• [Exercise prompt]:
Images in the records should be skipped while the rest is transcribed verbatim.

Top of Material provided

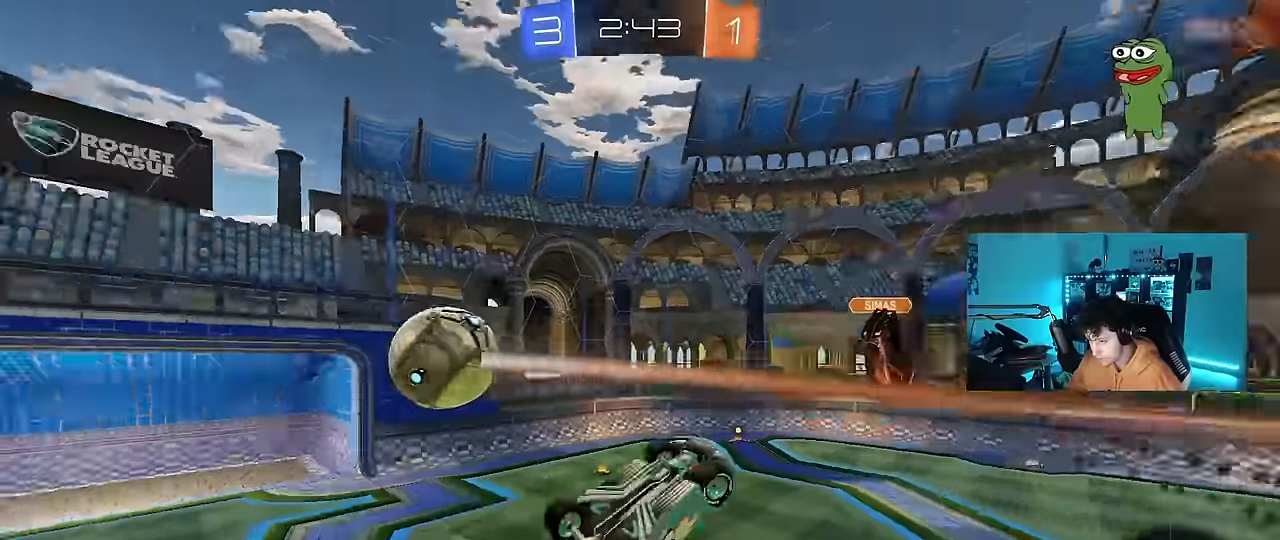
{"keys": ["a"], "mouse": [], "mouse_move": "still", "events": [[17, "mouse_left", "up"], [50, "a", "up"], [50, "d", "down"], [200, "shift", "down"], [284, "d", "up"], [284, "s", "up"], [284, "shift", "up"], [434, "a", "down"]]}
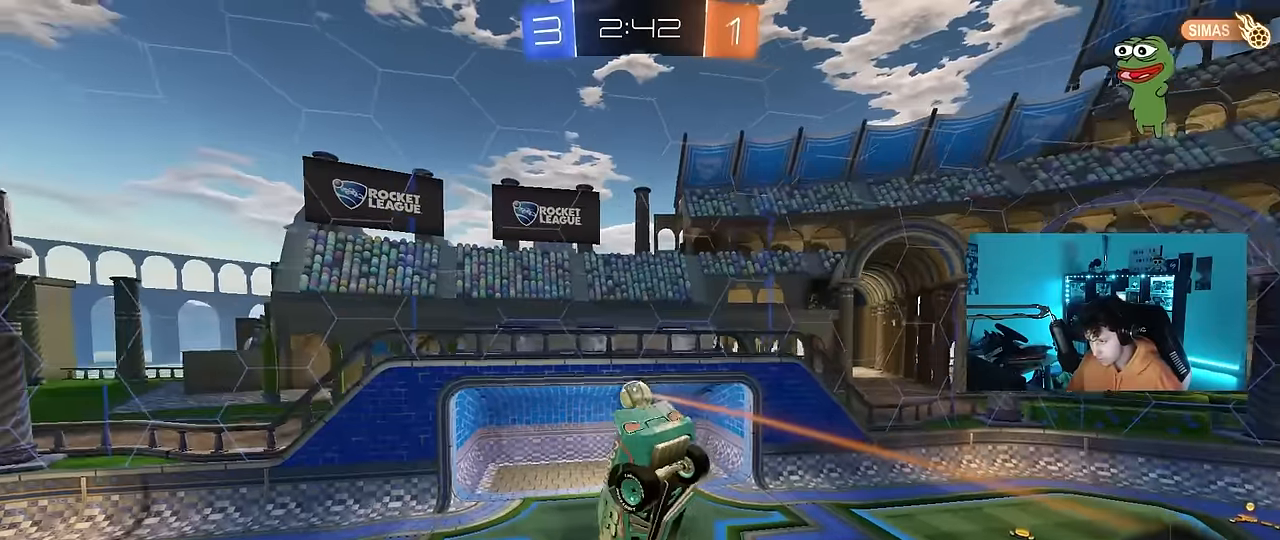
{"keys": ["d", "shift"], "mouse": [], "mouse_move": "still", "events": [[167, "a", "up"], [217, "d", "down"], [217, "mouse_right", "down"], [350, "mouse_right", "up"], [350, "shift", "down"]]}
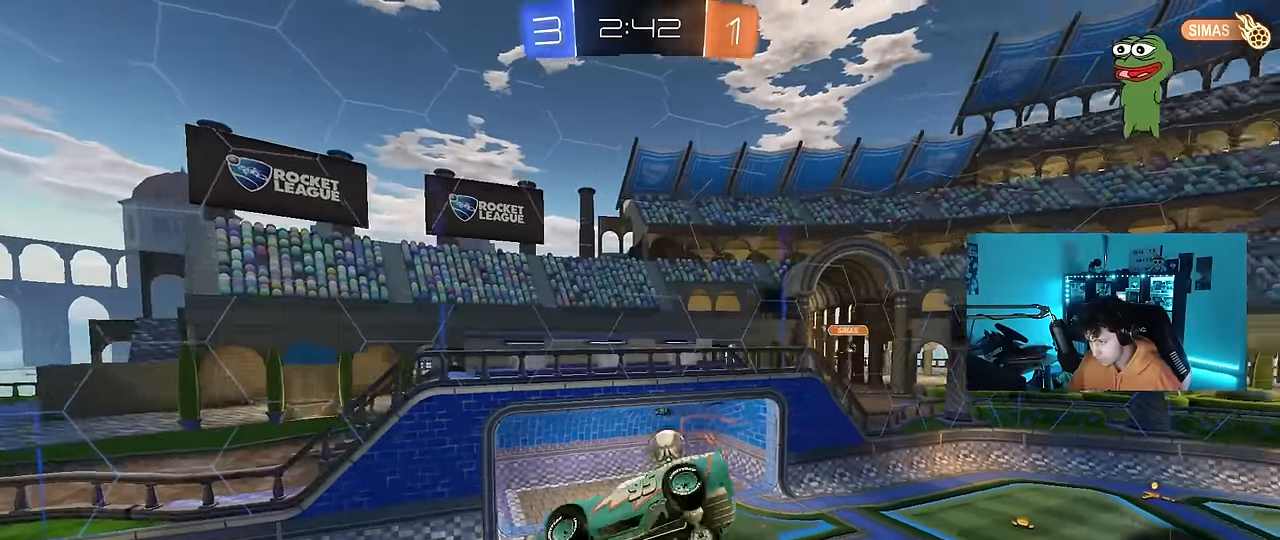
{"keys": ["a", "s"], "mouse": [], "mouse_move": "still", "events": [[184, "space", "down"], [367, "space", "up"], [417, "d", "up"], [417, "s", "down"], [417, "shift", "up"], [467, "a", "down"]]}
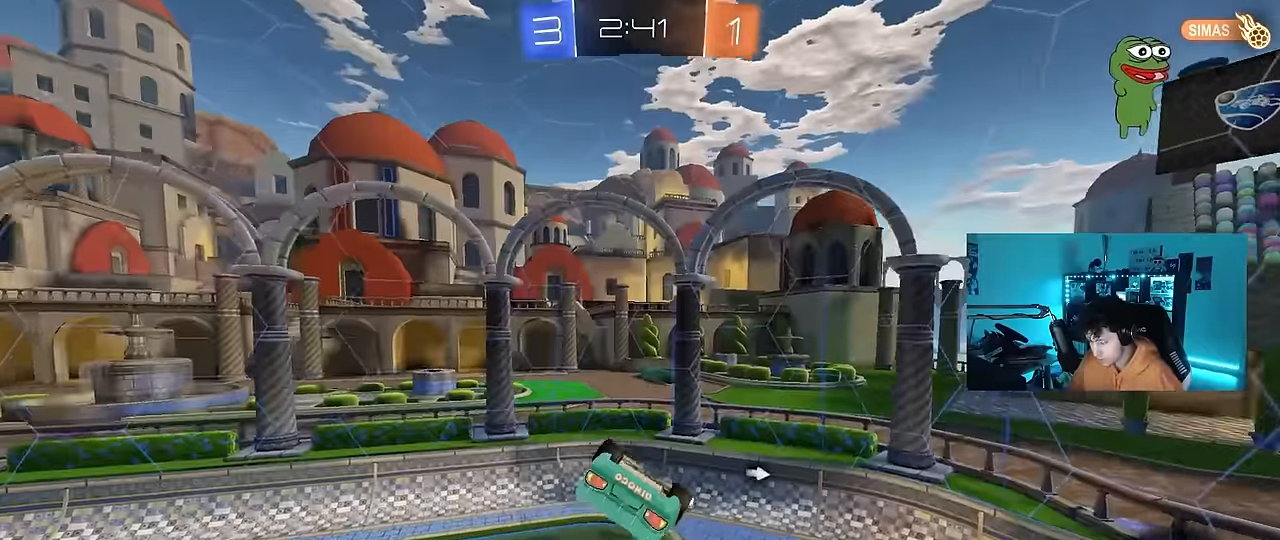
{"keys": ["a", "s", "shift", "space"], "mouse": ["left"], "mouse_move": "still", "events": [[50, "s", "up"], [150, "shift", "down"], [434, "mouse_left", "down"], [434, "s", "down"], [434, "space", "down"]]}
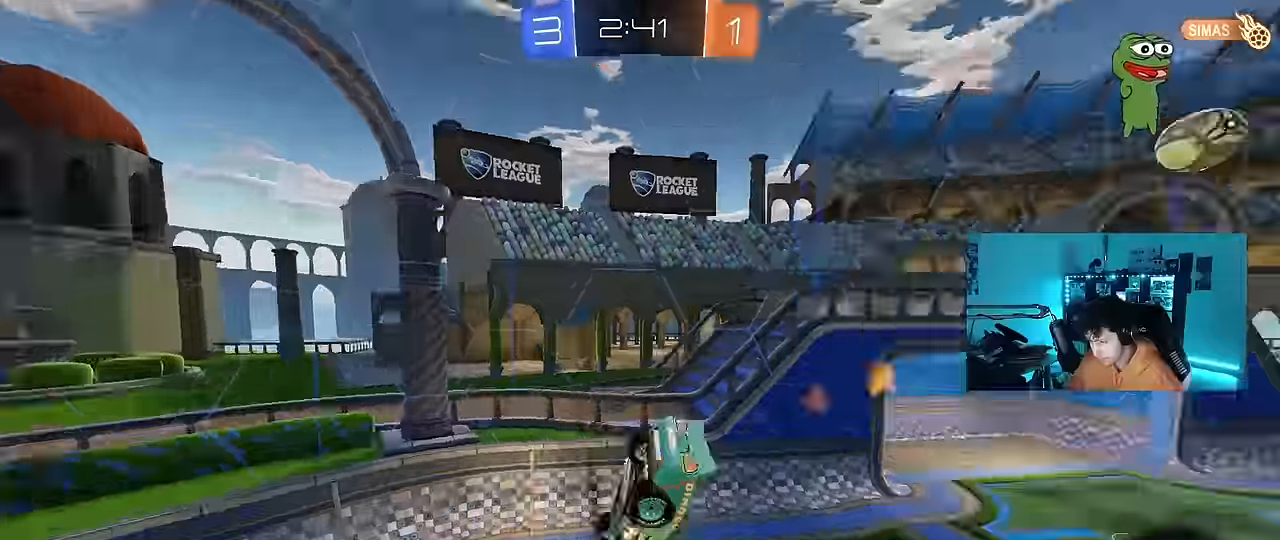
{"keys": ["d", "w"], "mouse": [], "mouse_move": "still", "events": [[17, "shift", "up"], [67, "space", "up"], [167, "a", "up"], [217, "d", "down"], [217, "s", "up"], [350, "d", "up"], [400, "w", "down"], [450, "d", "down"], [450, "mouse_left", "up"]]}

Bottom of Material provided

• [Task result]:
{"keys": ["a"], "mouse": [], "mouse_move": "still", "events": [[17, "mouse_left", "up"], [50, "a", "up"], [50, "d", "down"], [200, "shift", "down"], [284, "d", "up"], [284, "s", "up"], [284, "shift", "up"], [434, "a", "down"]]}
{"keys": ["d", "shift"], "mouse": [], "mouse_move": "still", "events": [[167, "a", "up"], [217, "d", "down"], [217, "mouse_right", "down"], [350, "mouse_right", "up"], [350, "shift", "down"]]}
{"keys": ["a", "s"], "mouse": [], "mouse_move": "still", "events": [[184, "space", "down"], [367, "space", "up"], [417, "d", "up"], [417, "s", "down"], [417, "shift", "up"], [467, "a", "down"]]}
{"keys": ["a", "s", "shift", "space"], "mouse": ["left"], "mouse_move": "still", "events": [[50, "s", "up"], [150, "shift", "down"], [434, "mouse_left", "down"], [434, "s", "down"], [434, "space", "down"]]}
{"keys": ["d", "w"], "mouse": [], "mouse_move": "still", "events": [[17, "shift", "up"], [67, "space", "up"], [167, "a", "up"], [217, "d", "down"], [217, "s", "up"], [350, "d", "up"], [400, "w", "down"], [450, "d", "down"], [450, "mouse_left", "up"]]}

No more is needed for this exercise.